Saved data entries
________
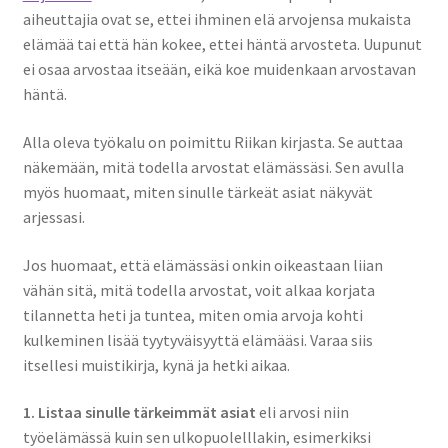
aiheuttajia ovat se, ettei ihminen elä arvojensa mukaista
elämää tai että hän kokee, ettei häntä arvosteta. Uupunut
ei osaa arvostaa itseään, eikä koe muidenkaan arvostavan
häntä.
Alla oleva työkalu on poimittu Riikan kirjasta. Se auttaa
näkemään, mitä todella arvostat elämässäsi. Sen avulla
myös huomaat, miten sinulle tärkeät asiat näkyvät
arjessasi.
Jos huomaat, että elämässäsi onkin oikeastaan liian
vähän sitä, mitä todella arvostat, voit alkaa korjata
tilannetta heti ja tuntea, miten omia arvoja kohti
kulkeminen lisää tyytyväisyyttä elämääsi. Varaa siis
itsellesi muistikirja, kynä ja hetki aikaa.
1. Listaa sinulle tärkeimmät asiat
eli arvosi niin
työelämässä kuin sen ulkopuolelllakin, esimerkiksi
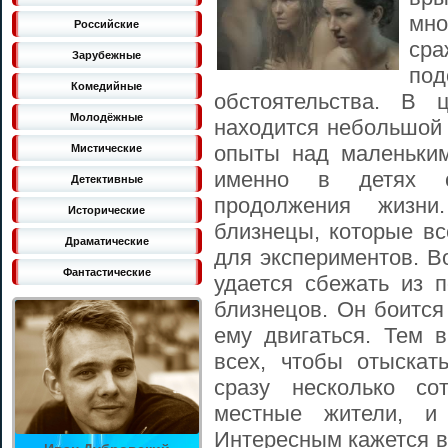
мно
Российские
с
Зарубежные
п
Комедийные
обстоятельства. В 
Молодёжные
находится небольшой 
опыты над маленьким
Мистические
именно в детях с
Детективные
продолжения жизн
Исторические
близнецы, которые вс
Драматические
для экспериментов. В
Фантастические
удается сбежать из 
близнецов. Он боится
ему двигаться. Тем 
всех, чтобы отыскат
сразу несколько со
местные жители, и
Интересным кажется в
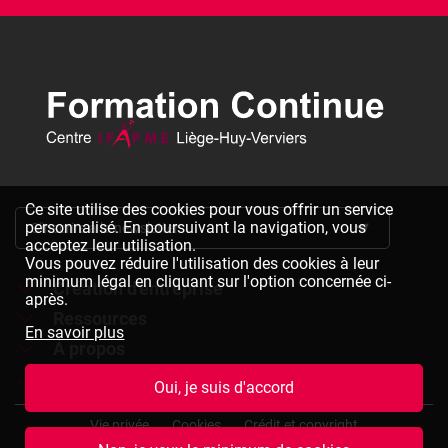
Ce site utilise des cookies pour vous offrir un service
personnalisé. En poursuivant la navigation, vous
S'inscrire à la newsletter
acceptez leur utilisation.
Vous pouvez réduire l'utilisation des cookies à leur
minimum légal en cliquant sur l'option concernée ci-
Création d'entreprise
après.
Ressources
Formations à la création d'entreprise
En savoir plus
À propos
Dépliants à télécharger
Chèques formation à la création d'entreprise
Jobs
Le réseau IFAPME
Oui, je suis d'accord
Bulletin d'inscription à télécharger
Pied
Le centre IFAPME Liège-Huy-Verviers
Devenir formateur
Vie privée
Cookies
Crédit et copyright
de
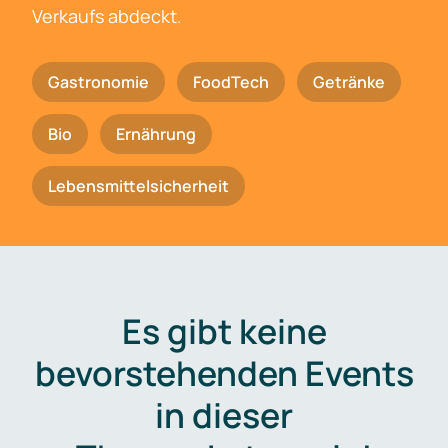
Verkaufs abdeckt.
Gastronomie
FoodTech
Getränke
Bio
Ernährung
Lebensmittelsicherheit
Es gibt keine
bevorstehenden Events
in dieser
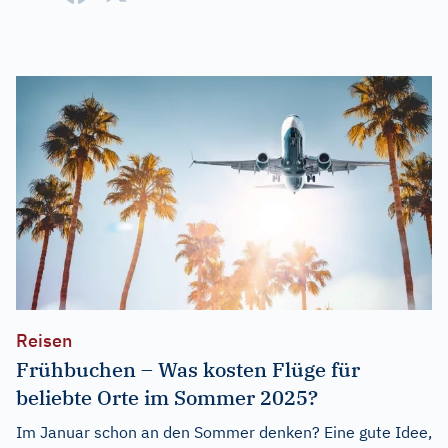
Reisen
Frühbuchen – Was kosten Flüge für
beliebte Orte im Sommer 2025?
Im Januar schon an den Sommer denken? Eine gute Idee,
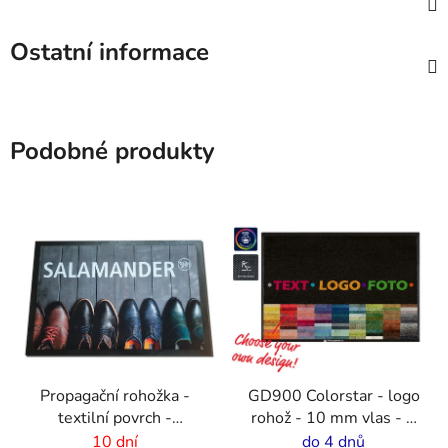
Ostatní informace
Podobné produkty
Propagační rohožka -
GD900 Colorstar - logo
textilní povrch -
rohož - 10 mm vlas - 2
75x50cm
cm gumový okraj
10 dní
do 4 dnů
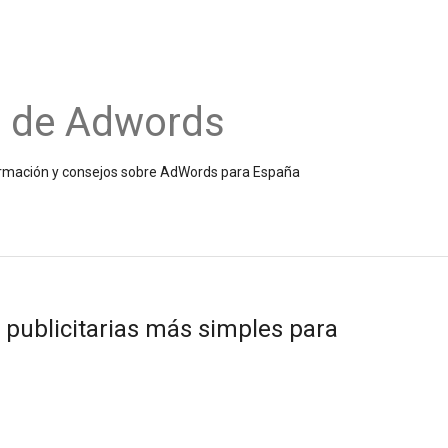
o de Adwords
información y consejos sobre AdWords para España
 publicitarias más simples para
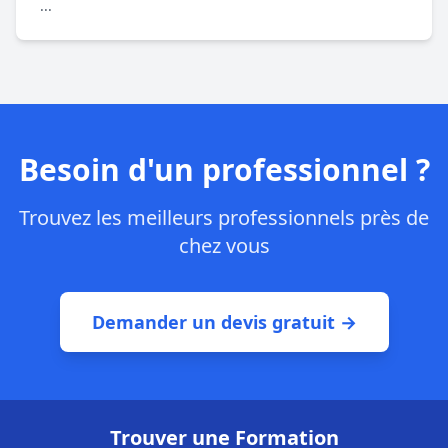
...
Besoin d'un professionnel ?
Trouvez les meilleurs professionnels près de
chez vous
Demander un devis gratuit →
Trouver une Formation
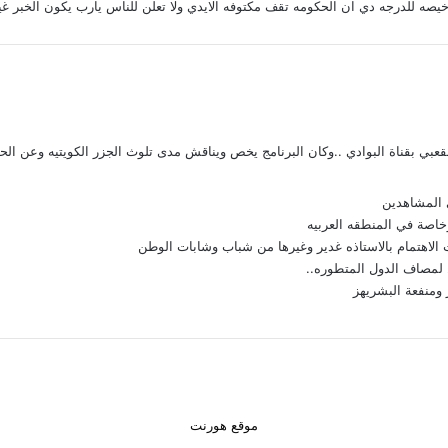
رخيصه للدرجه دي ان الحكومه تقف مكتوفه الايدي ولا تعلن للناس يارب يكون الخبر غي
عبي بقناة البوادي ..وكان البرنامج يخص ويناقش مدى تلوث الجزر الكويتيه وعن الحيا
لمصاف الدول المتطوره..
موقع هورنت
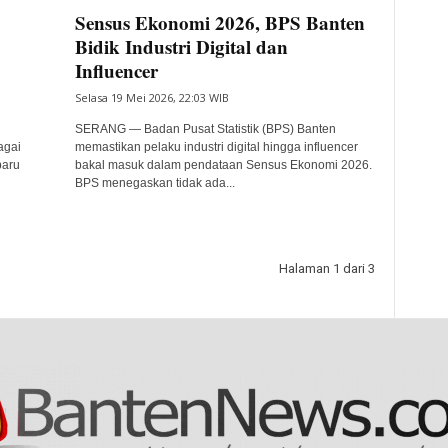
Sensus Ekonomi 2026, BPS Banten
Bidik Industri Digital dan
Influencer
Selasa 19 Mei 2026, 22:03 WIB
SERANG — Badan Pusat Statistik (BPS) Banten
agai
memastikan pelaku industri digital hingga influencer
baru
bakal masuk dalam pendataan Sensus Ekonomi 2026.
BPS menegaskan tidak ada...
Halaman 1 dari 3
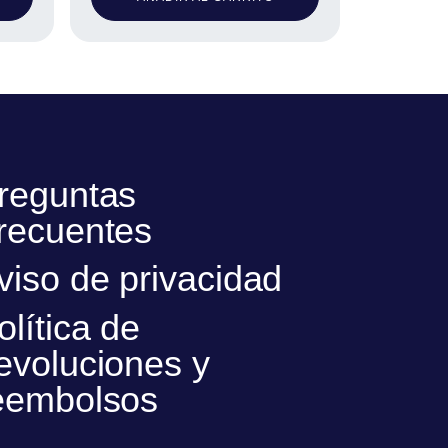
reguntas
recuentes
viso de privacidad
olítica de
evoluciones y
eembolsos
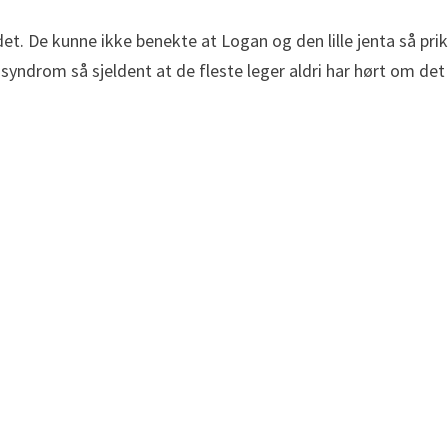
ildet. De kunne ikke benekte at Logan og den lille jenta så 
yndrom så sjeldent at de fleste leger aldri har hørt om det 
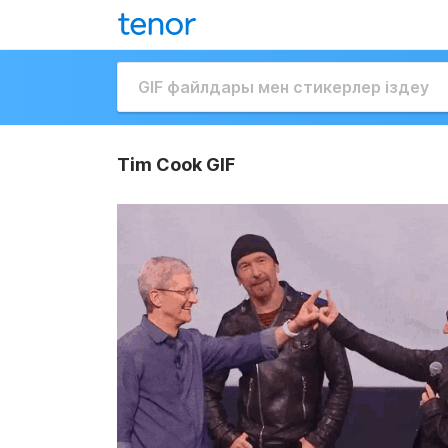
Tim Cook GIF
________
> **PROBLEM STATEMENT**
Copy out the lines of the entries exactly, starting at the line that contains "ildet. De kunne" and ending at the last line of the entries, leaving out the pictures.

> **RESPONSE TO THIS TASK**
ildet. De kunne ikke benekte at Logan og den lille jenta så 
yndrom så sjeldent at de fleste leger aldri har hørt om det 
Tim Cook GIF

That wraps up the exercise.